The results from the technical validation show that the analysis-ready images that we provide are directly usable for scientific analysis. Below, we describe a few examples of potential use cases.

Seafloor substrate classification

This involves partitioning the seabed into a finite number of semantic seafloor habitat categories classes based on the interpretation of visual features extracted from the images. The classification can be achieved either by inviting domain experts to manually inspect and annotate each image with a habitat class, or by deploying a trained machine learning model.

The analysis-ready images are suitable for both of these approaches. On the one hand, the images can be uploaded to an annotation platform such as BIIGLE11, which has an intuitive web-based user interface that allows a team of annotators to seamlessly collaborate in assigning habitat labels to the images based on standardized annotation protocols16. Alternatively, a few example images can be annotated and used to train a machine learning model e.g., a random forest classifier. This trained classifier can then be used to automatically label the rest of the images, which is much more convenient and scalable compared to the purely manual approach. The results obtained from either of the approaches can then be used for domain-specific use cases e.g. to determine the type and density of Manganese-nodule coverage on the seafloor9,17, or validate acoustic-based seafloor substrate classification and mapping18.
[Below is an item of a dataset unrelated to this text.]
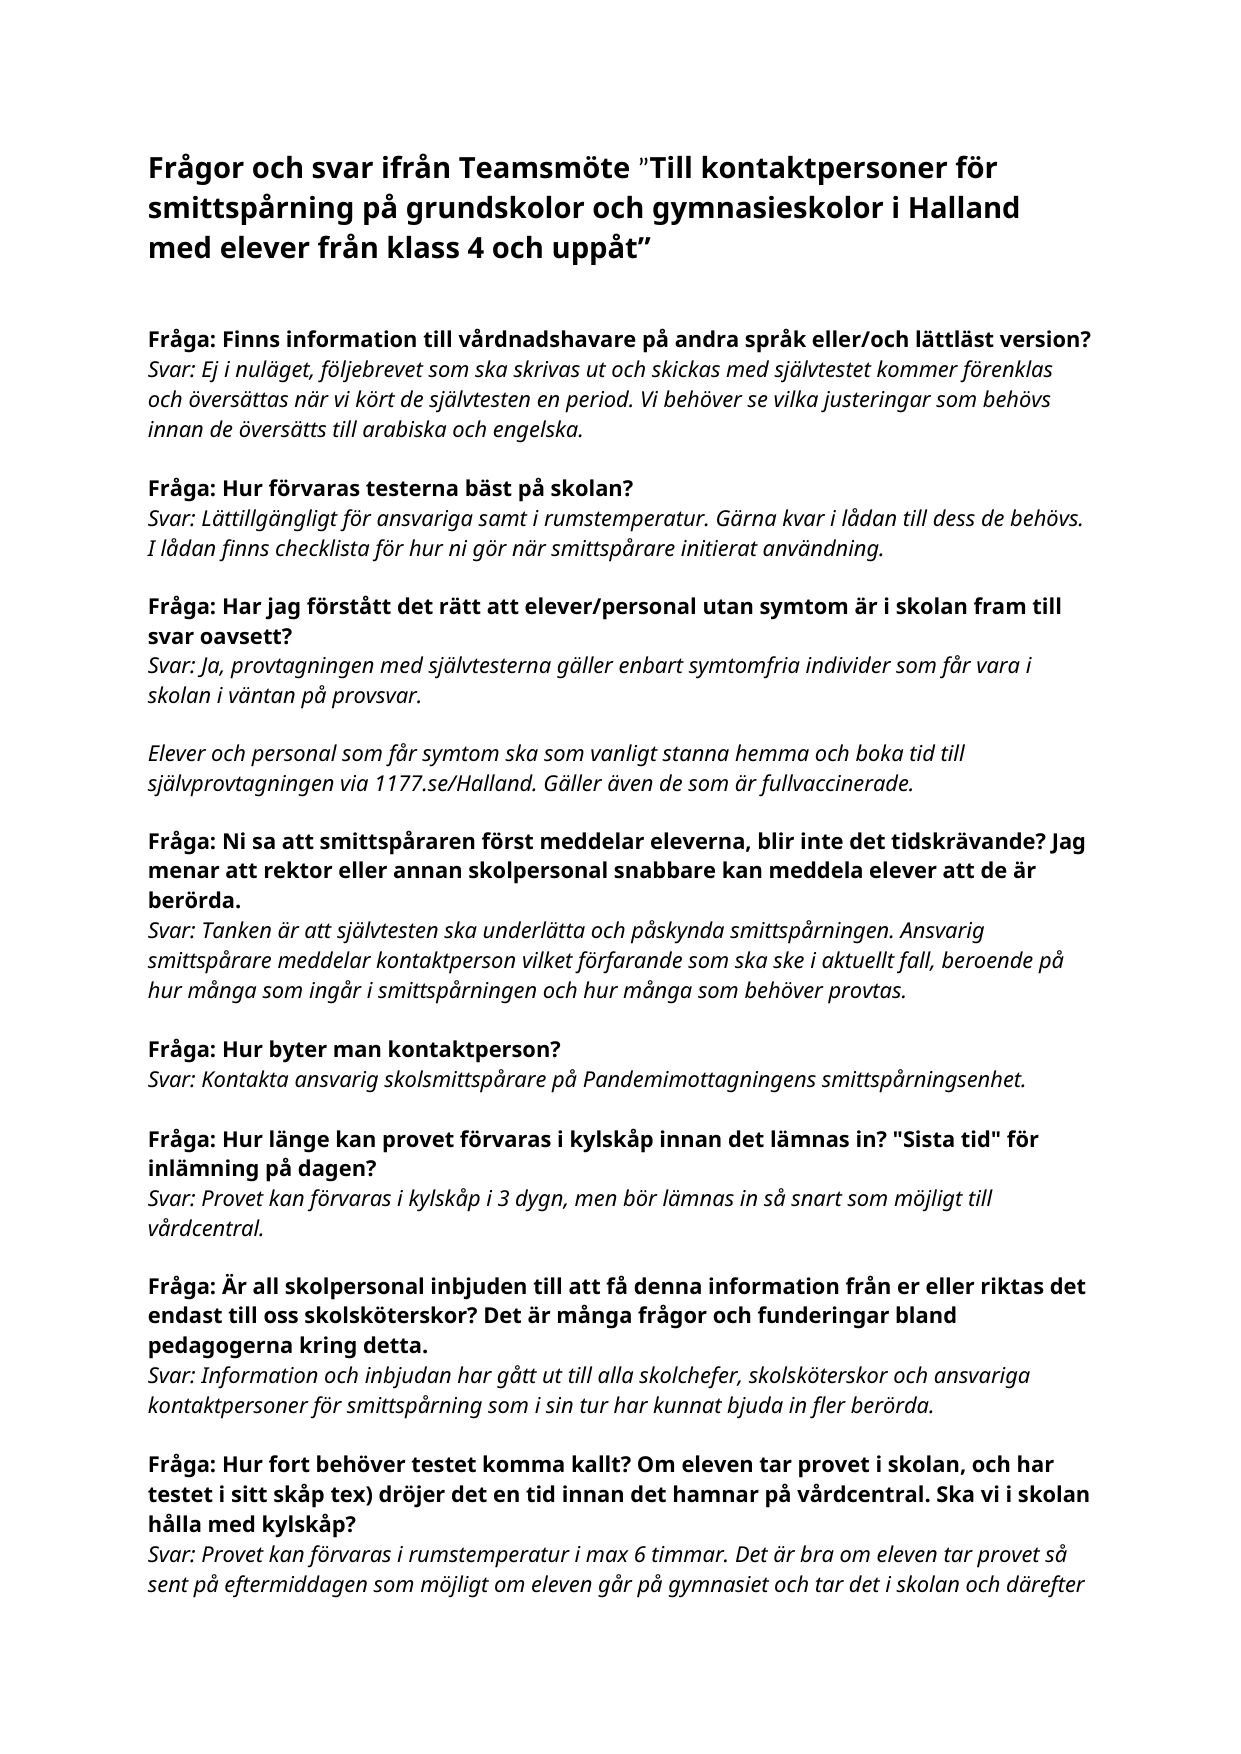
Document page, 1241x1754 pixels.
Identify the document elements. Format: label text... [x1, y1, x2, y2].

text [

Megabenthic fauna detection

Understanding abundance and spatial distribution of megabenthic fauna is key towards conservation and management of marine ecosystems. Optical images allow for non-invasive monitoring of megabenthic fauna which can potentially span wide geographic extents. The provided analysis-ready images are directly usable as comparable sampling units for megafaunal community assessment studies. This assessment can be done either through the conventional manual identification and counting approaches, or through automation approaches that use state-of-the art object detection models2,19.

Effect of sediment plume redeposition

Deep sea mining of marine resources e.g., polymetallic Manganese nodules has both economic and environmental implications. On the one hand, Mn-nodules contain significant concentrations of nickel, cobalt and copper, whose availability is needed for the energy transition from fossil fuels to low carbon emitting technologies20. On the other hand, the exploitation of these minerals involves large-scale dredging operations on the seabed, which re-suspends sediment into the near-bottom water. The subsequent redeposition of this sediment plume negatively affects the sensitive and slow growing fauna. The provided analysis-ready images contain survey tracks that were photographed before and after a sediment dredge experiment, and these could be used together with other sensor datasets to assess the spatial extent of this redeposition e.g. as was done by Peukert et al.21.